Transcribed page contents
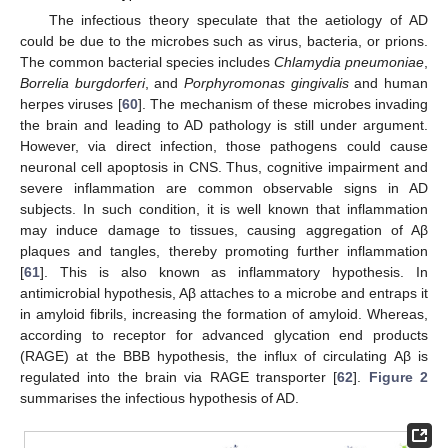
The infectious theory speculate that the aetiology of AD
could be due to the microbes such as virus, bacteria, or prions.
The common bacterial species includes
Chlamydia pneumoniae
,
Borrelia burgdorferi
, and
Porphyromonas gingivalis
and human
herpes viruses [
60
]. The mechanism of these microbes invading
the brain and leading to AD pathology is still under argument.
However, via direct infection, those pathogens could cause
neuronal cell apoptosis in CNS. Thus, cognitive impairment and
severe inflammation are common observable signs in AD
subjects. In such condition, it is well known that inflammation
may induce damage to tissues, causing aggregation of Aβ
plaques and tangles, thereby promoting further inflammation
[
61
]. This is also known as inflammatory hypothesis. In
antimicrobial hypothesis, Aβ attaches to a microbe and entraps it
in amyloid fibrils, increasing the formation of amyloid. Whereas,
according to receptor for advanced glycation end products
(RAGE) at the BBB hypothesis, the influx of circulating Aβ is
regulated into the brain via RAGE transporter [
62
].
Figure 2
summarises the infectious hypothesis of AD.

Activity: Go through the records and copy each line with "hypothesis" in it.

Response to the exercise:
]. This is also known as inflammatory hypothesis. In
antimicrobial hypothesis, Aβ attaches to a microbe and entraps it
(RAGE) at the BBB hypothesis, the influx of circulating Aβ is
summarises the infectious hypothesis of AD.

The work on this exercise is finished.